The road cyclists were among the Russians banned from competing after a WADA-commissioned report by Canadian lawyer McLaren, found evidence of widespread doping and manipulation of doping tests by Russian athletes and officials.
The trio, Kirill Sveshnikov, Dmitry Strakhov and Dmitry Sokolov, do not appear in the McLaren report, which said that 26 positive doping tests by Russian cyclists had been covered up.
However, to be able to compete in Rio, Russian athletes had to fulfil a series of criteria defined by the International Olympic Committee.
The IOC also called on international sports federations, which ultimately ruled on athletes' participation in the Games, to examine the McLaren report and "carry out an individual analysis of each athlete's anti-doping record".

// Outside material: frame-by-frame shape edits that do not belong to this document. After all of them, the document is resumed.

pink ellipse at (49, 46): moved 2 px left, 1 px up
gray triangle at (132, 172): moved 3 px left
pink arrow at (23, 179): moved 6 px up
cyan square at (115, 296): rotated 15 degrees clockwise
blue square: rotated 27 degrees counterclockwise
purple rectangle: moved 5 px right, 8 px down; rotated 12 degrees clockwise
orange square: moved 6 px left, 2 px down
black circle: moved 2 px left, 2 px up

The Court of Arbitration for Sport (CAS) last year dismissed the three cyclists' appeal against the ban.
"The main task is to prove that the guys are right, that they have never doped and that they were unfairly banned from taking part in the Olympic Games," their coach Alexander Kuznetsov told Reuters, saying the lawsuit's objective was to "clear the athletes' names".
"We are convinced that the result should be in our favour."

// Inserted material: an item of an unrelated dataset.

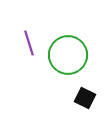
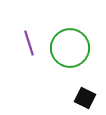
green circle: moved 2 px right, 7 px up
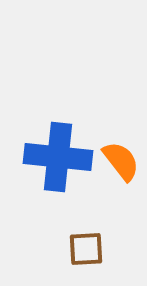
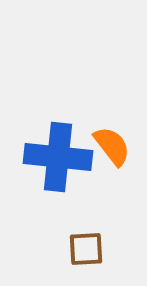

In a letter to the International Cycling Union (UCI) in August last year, the IOC said the three cyclists "do not meet the criteria set by the IOC Executive Board" to compete in Rio, according to the CAS ruling on their case.
The IOC said that "nobody implicated" in the McLaren report could be accepted for entry or accredited for the Games, among other criteria.
Kuznetsov said the lawsuit was filed on Monday by Russian lawyers working in Canada, where WADA has its headquarters, but could not confirm to which court.
"As this is a pending case, we are unable to comment at this time," WADA spokeswoman Maggie Durand said.
Sveshnikov declined to comment when contacted by Reuters on Tuesday, saying he was busy training. Strakhov did not immediately reply to a request for reaction via social media. Sokolov could not immediately be reached for comment.
Russia's athletics federation, Paralympic committee and anti-doping agency RUSADA remain suspended over the doping scandals, which have rattled Russian sport in the past two years.
WADA, which is set to audit RUSADA later this month, in June allowed the agency to plan and coordinate testing under the supervision of international experts.